I'm aware that a gaussian process is equivalent to bayesian linear regression for the kernel $K(x_i,x_j) = x_i x_j$ (assume scalar $x$ here). However, the proof itself didn't lend much intuition to me.
If I imagine sampling a function from the linear GP as sampling one point from an uncountable-dimension gaussian RV with covariance matrix $K$ (I'm aware this isn't mathematically rigorous, but bear with me), it is very unintuitive to me why all the points should lie on a line — why the function should be linear.

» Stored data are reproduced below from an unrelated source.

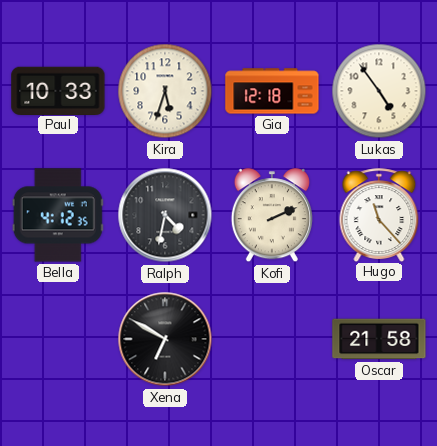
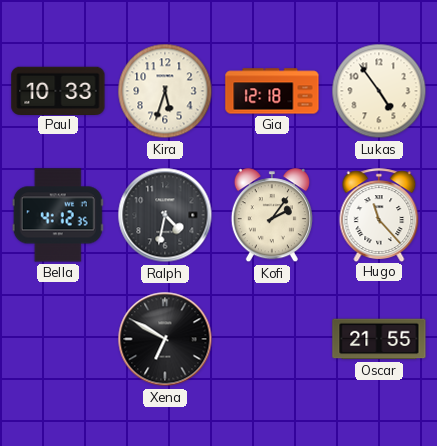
Kofi: 2:11 -> 2:06
Oscar: 21:58 -> 21:55
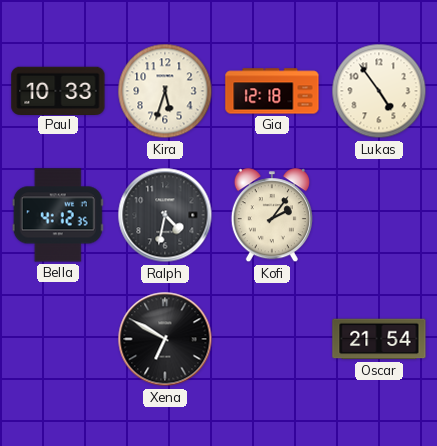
Hugo: 11:23 -> none
Oscar: 21:55 -> 21:54
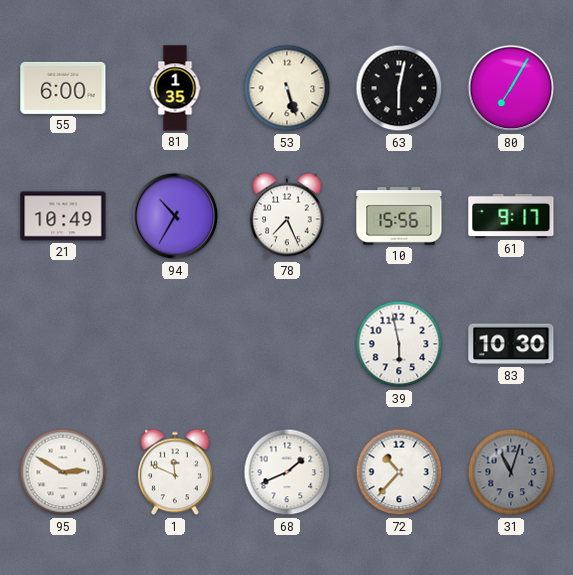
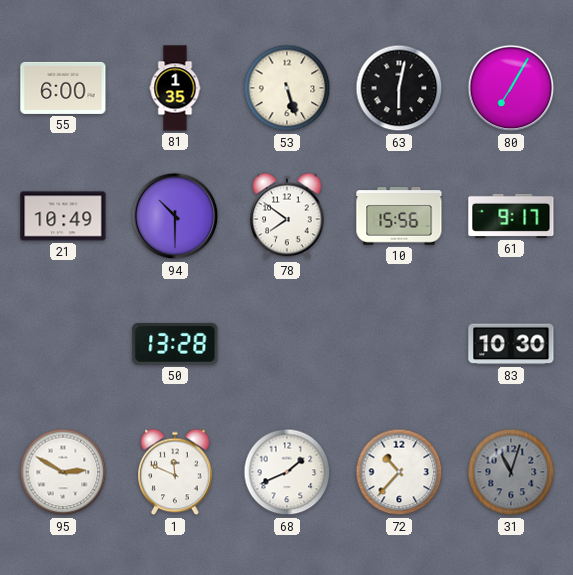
94: 10:35 -> 10:30
78: 7:26 -> 7:51
50: none -> 13:28
39: 5:58 -> none
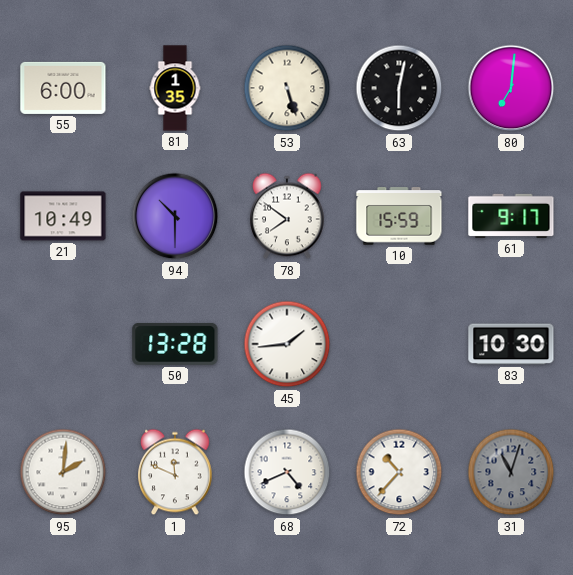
80: 7:05 -> 7:01
10: 15:56 -> 15:59
45: none -> 1:44
95: 2:50 -> 2:01
68: 1:41 -> 4:41
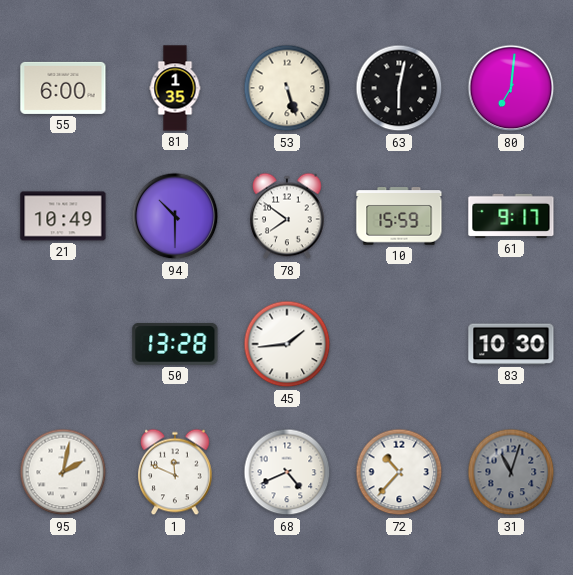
95: 2:01 -> 2:02
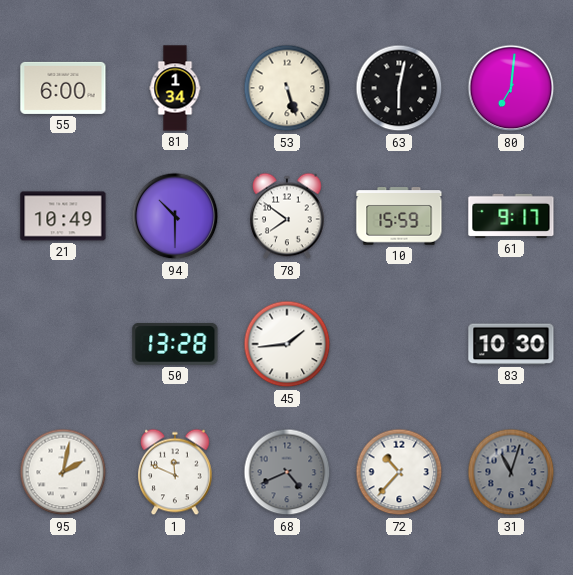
81: 1:35 -> 1:34
68 dial: white -> grey
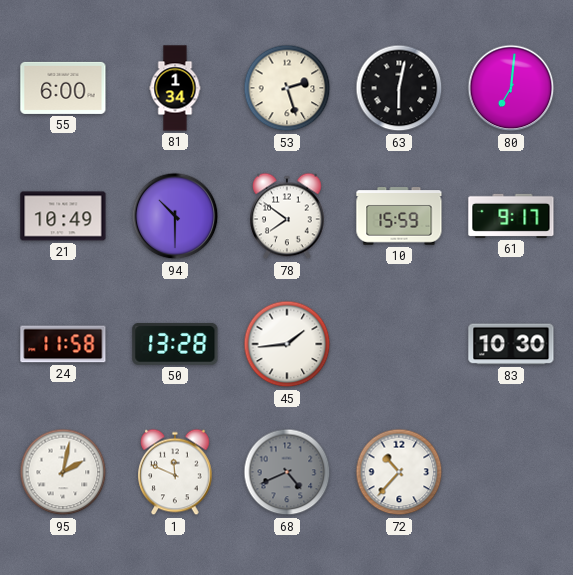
53: 5:27 -> 2:27
24: none -> 11:58
31: 11:03 -> none
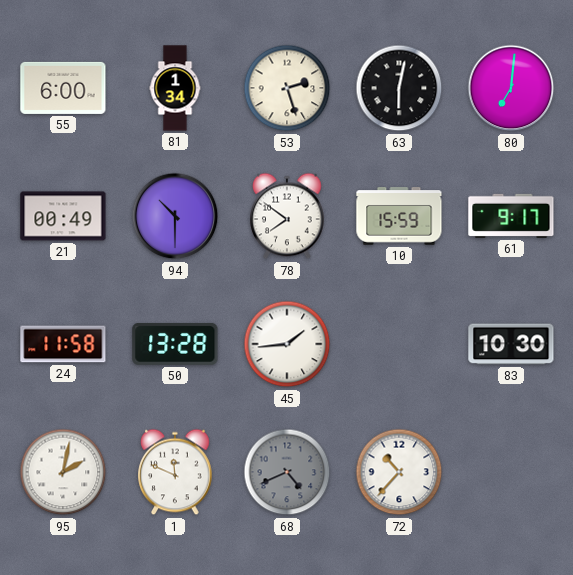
21: 10:49 -> 00:49
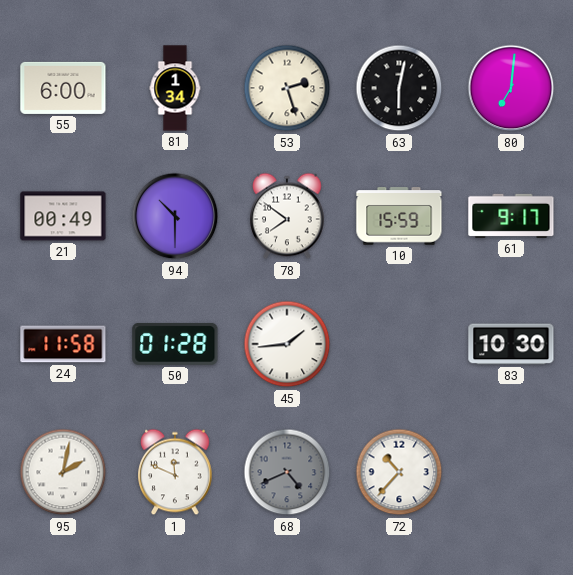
50: 13:28 -> 01:28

All I know about this "covariance matrix" $K = xx^T$ (where $x$ is a vector containing all the real numbers) is that the rank is 1, and that it's symmetric. I should be able to diagonalize it as $K = Q^T\Lambda Q$ with all the eigenvalues on the diagonal of $\Lambda$. Since the rank is 1, it should have one non-zero eigenvalue which I can force to be the top-left entry simply by permuting rows/cols of $Q$ and $\Lambda$. So now I can imagine sampling with covariance $\Lambda$, and then applying rotation $Q^T$.
If I fix $f(0)$ as the "first" dimension of our uncountable gaussian, this means I can sample $f(0)$ from some univariate gaussian, and then $f(x) = 0$ for all other $x$, since all the other entries of $\Lambda$ are 0 and the mean is 0.
This definitely doesn't look like a linear function to me — it looks like a constant function with a discontinuity at 0. Furthermore, I'm not sure how rotation $Q$ affects the function (surely, it doesn't correspond to rotating a plot of the function on the 2D plane).
I think I've gone wrong with the math somewhere, so the question is: is there a way to show that a rank-1 kernel for GP corresponds to linear functions? What about rank-2, does it correspond to quadratic functions?